C’est la construction de notre relation d’amour avec le Christ qui se réalise dans cette communion de foi, où nous devenons témoins les uns pour les autres, et où nous nous nourrissons du témoignage de nos frères pour devenir témoins à notre tour. Cette conviction que c’est le Seigneur, cet amour que nous voulons vivre avec le Christ chaque jour par la méditation de sa parole, par la prière, par la rencontre sacramentelle proposée régulièrement par l’Église, cette relation personnelle intense avec le Christ sont le fondement d’une mission qui nous envoie pour annoncer Jésus aux hommes. Cet envoi, nous le savons, ne rencontre pas l’adhésion de tous. Il provoque chacun de nos interlocuteurs, non pas à prendre position par rapport au Christ, mais à faire retour sur lui-même et à s’interroger sur le sens de sa vie. Comment s’étonner que cette interrogation puisse troubler ou susciter la résistance ou engendrer le refus. Notre joie ne vient pas de ce que nous sommes bien accueillis, de ce que nous sommes bien reconnus, de ce que nous sommes admirés pour notre courage et notre force, notre joie vient de ce que la réaction que nous provoquons par l’annonce de Jésus Christ nous conduit à rejoindre Jésus lui-même dans la réaction que sa mission a provoquée parmi les hommes.

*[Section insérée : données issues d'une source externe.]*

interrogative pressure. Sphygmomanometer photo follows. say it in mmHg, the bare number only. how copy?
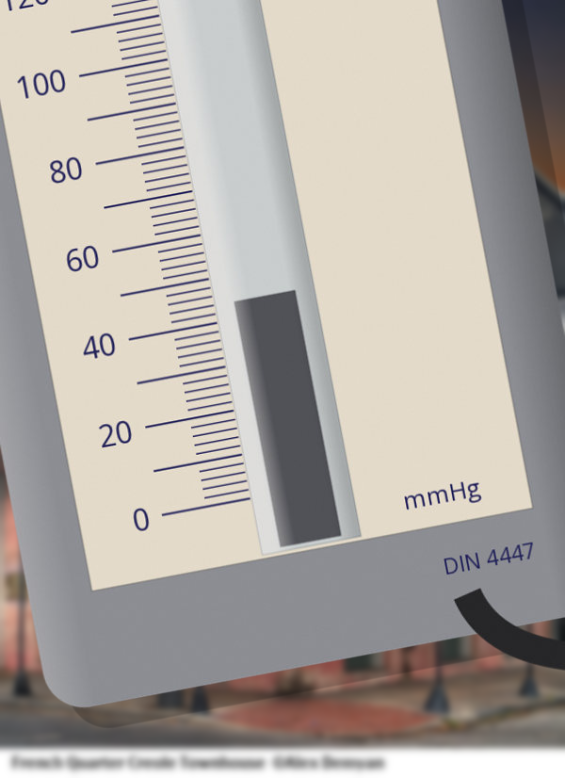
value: 44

C’est pourquoi la foi chrétienne vécue et exprimée est une source de joie, non pas parce qu’elle faciliterait notre vie, mais parce que les difficultés rencontrées nous unissent plus profondément au Christ et font de nous des compagnons de celui qui est venu pour que tout homme ait la vie et qu’il l’ait en plénitude.
Frères et sœurs, la mission que chacune de nos communautés reçoit du Seigneur, c’est d’être témoin joyeux auprès des hommes et des femmes qui nous entourent. La mission que Dieu confie à ceux qu’il appelle à être les pasteurs de son Église, c’est de vivre un amour intense avec lui pour que cet amour devienne le fondement d’un témoignage dynamique et structurant.
Comme vous le savez, le Père Emmanuel Schwab, après douze années comme curé de Saint-Ferdinand des Ternes, est appelé à une autre mission. C’est une occasion heureuse pour moi de m’unir à votre reconnaissance pour son ministère parmi vous, de rendre grâce pour toutes les actions qu’il a initiées, soutenues, pour son dévouement à la communauté de Saint-Ferdinand et pour lui exprimer aussi mon affection et ma confiance pour la mission suivante que je lui confierai. Amen.